ACISINI kalbine gömen, ancak suçluların cezalandırılması için elinden geleni yapan Gürcan, Yargıtay'ın onama kararı bozulmazsa bu kez, Avrupa İnsan Hakları Mahkemesi'ne başvurup, internet bağlantısıyla, belge ve fotoğrafları bütün dünyaya ilan edip, isyan çığlığına yankı bulmaya çalışacak. Gürcan, ‘‘Bütün dünyaya her türlü platformu kullanarak ulaşacağım. Elektrik mühendisi, işletmeci ve avukatım. Ellerine her türlü hukuki doneyi verdim. Bunun vebalini Yargıtay taşıyacak'' diye konuştu.
Kaza değil, cinayet
KIZININ ölümünden sonra deniz hukuku ve uluslararası sözleşmeleri inceleyen Ahmet Attila Gürcan, büyük hatalar yapıldığını önesürdü. Gürcan, ‘‘4922 sayılı Denizde Can ve Mal Güvenliği Kanunu ve Uluslarası Sözleşme mükellefiyetleri yerine getirilmedi. Uluslararası sözleşmeye göre, dar boğazda ancak mahkeme kararıyla hız ve diğer sınırlamalar aşılabilir. Bu yükümlülüklere uymayan kasıtta bulunmuştur. Bu bir deniz kazası değildir. Emniyet hızı 3 mil = 5.5 kilometre iken, olayda teknenin 42 mil = 80 kilometre hızla gittiği Deniz Seyir Oşinografi Dairesi Başkanlığı'nca tespit edilerek onaylandı. Normalden 15 kat hızla seyreden tekne kaptanına ‘tedbirsizlik dikkatsizlik yaptı' denilemez. 4922 sayılı kanunun 14'ncü maddesine göre, denizde yaralı ve yardıma muhtaç birini bulduğunuz da düşman da olsa almak zorundasınız. Kanuni zorunluluk varken, kızımın parçalanmış cesedi denizden çıkarıldı diye hafifletici nedenle ceza indirimi yapıldı. Emniyet hızının kat be kat aşıldığı belli. Hala tedbirsizlik dikkatsizlik deniliyor'' diye konuştu.

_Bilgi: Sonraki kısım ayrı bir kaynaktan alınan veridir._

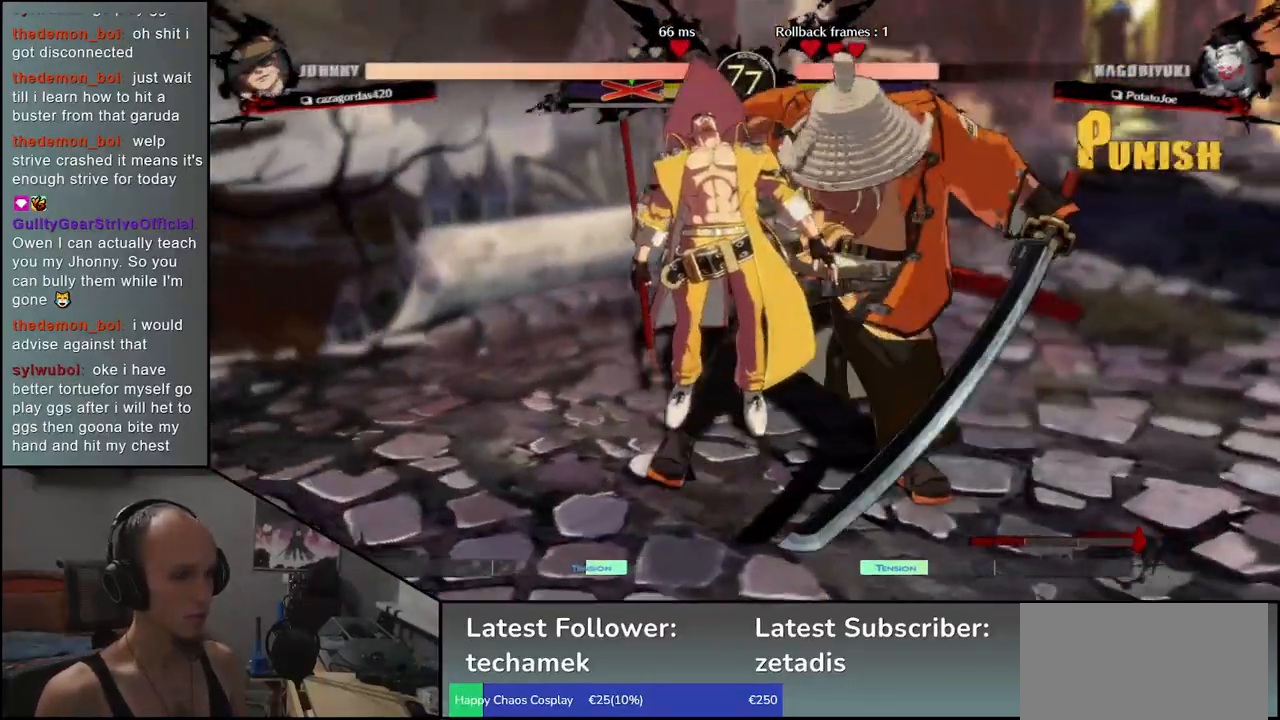
{"dt_ms": 500, "buttons": [], "left_stick": "right", "events": [[50, "left_stick", "right"]]}
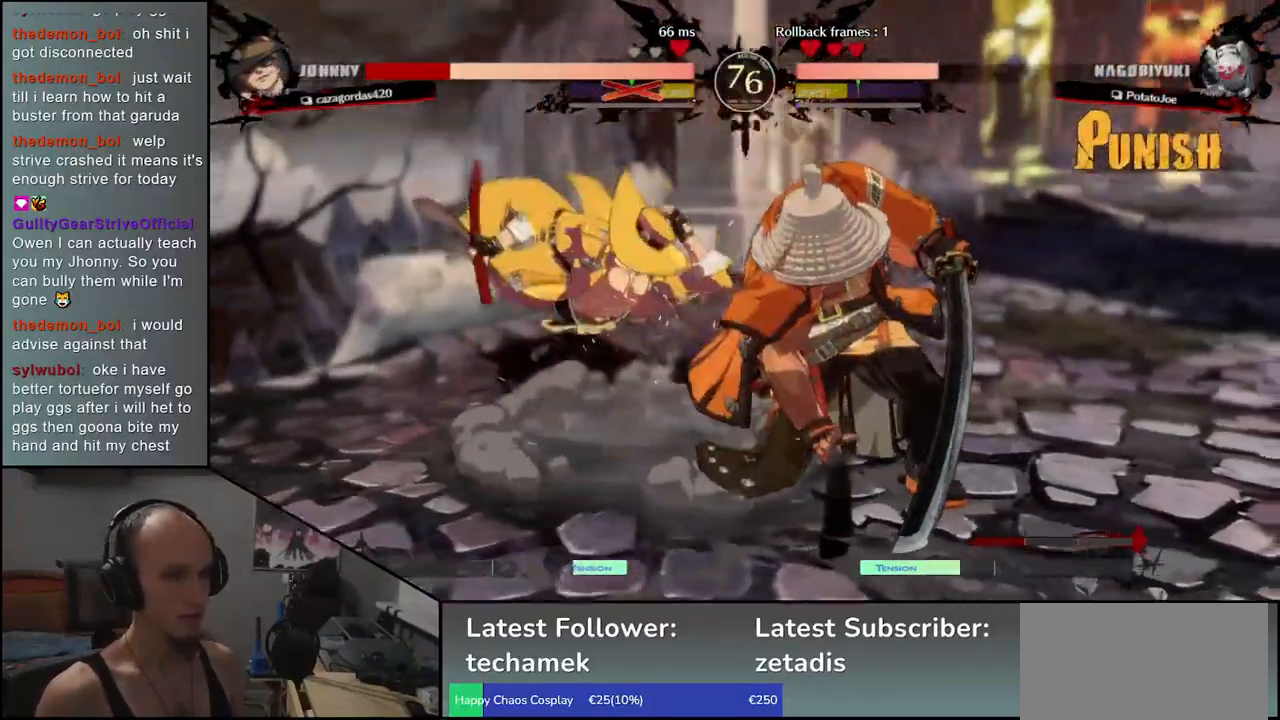
{"dt_ms": 500, "buttons": [], "left_stick": "right", "events": []}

Tekne sahibi Müteahhit Halit Uran, Kaptan İbrahim Zafer Altaş ve 27 yaşındaki Rus Kuaför İrina Başkova bir süre tutuklu yargılandı. Altaş ve Başkova delil yetersizliğinden serbest kalırken, Uran 2 yıl hapis cezası aldı.
Davanın geçmişi
İTÜ bilirkişi heyetinin sekizde sekiz kusurlu bulduğu tekne sahibi müteahhit 35 yaşındaki Halit Uran, 37 yaşındaki kaptan İbrahim Zafer Altaş ve 27 yaşındaki Rus kuaför İrina Başkova tutuklandı, daha sonraki duruşmalarda serbest bırakıldı. Fethiye Ağır Ceza Mahkemesi, 1998 Eylül ayında Uran'ı, dikkatsizlik ve tedbirsizlik nedeniyle bir kişinin ölümüne ve bir kişinin hayati tehlike geçirecek şekilde yaralanmasına neden olmaktan tutukladı. Altaş ve Başkova delil yetersizliğinden beraat etti. Uran, 4 sene ağır hapis ve 400 lirayla cezalandırıldı. Kaza sonrasında, yaralıların hastaneye götürülmesini sağladığı ve iyi niyeti gözönönde bulunarak cezasında 1/2 oranında indirim yapıldı. Uran'ın 2 sene hapis 1 milyon 548 bin lirayla cezalandrılmasına karar verildi. Baba Ahmet Atilla Gürcan'ın başvurduğu Yargıtay 9'ncu Ceza Dairesi, kararı onayladı. Şimdi dava Yargıtay Ceza Genel Kurulu'na gitti.